Trecho fornecido:
# # # # #
AUDIÊNCIA PÚBLICA NO SENADO FEDERAL
Sobre SUG 15 de 2014, que regula a interrupção voluntária da gravidez, dentro das doze primeiras semanas de gestação
Brasília, 24 de setembro de 2015
Presidente de Católicas pelo Direito de Decidir, Maria José Rosado
Exmo. Senador Magno Malta, Presidente da Mesa; Senhoras e senhores Senadoras e Deputadas; componentes da mesa e demais presentes.
Agradeço a oportunidade de estar aqui, mais uma vez, participando de uma audiência pública. É fundamental, em um país democrático, que se multipliquem os espaços de debate, para que as legislações expressem a vontade esclarecida de cidadãs e cidadãos.
Sou socióloga, professora universitária e pesquisadora. No entanto, não é nessa condição que aqui me apresento. Estou aqui, como criadora e coordenadora da ONG Católicas pelo Direito de Decidir. Falarei como feminista católica, como mulher e como cidadã brasileira.
# # # # #
Dados fornecidos:

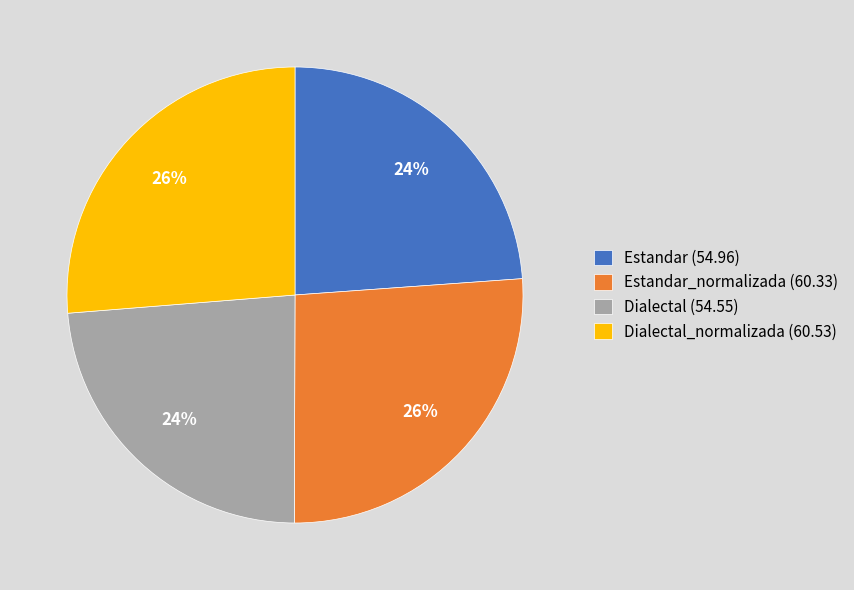

To the nearest percent, what is the combined percentage of Estandar (54.96) and Dialectal_normalizada (60.53)?

50%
# # # # #
Atividades:
• a. Segundo o trecho fornecido, quais profissões a oradora declara exercer?
• b. Traduza para o inglês esta frase do trecho fornecido: "Agradeço a oportunidade de estar aqui, mais uma vez, participando de uma audiência pública."
O material constitui um conjunto à parte, sem relação com o trecho fornecido.

Gabarito:
• a. Socióloga, professora universitária e pesquisadora.

• b. I am grateful for the opportunity to be here, once again, taking part in a public hearing.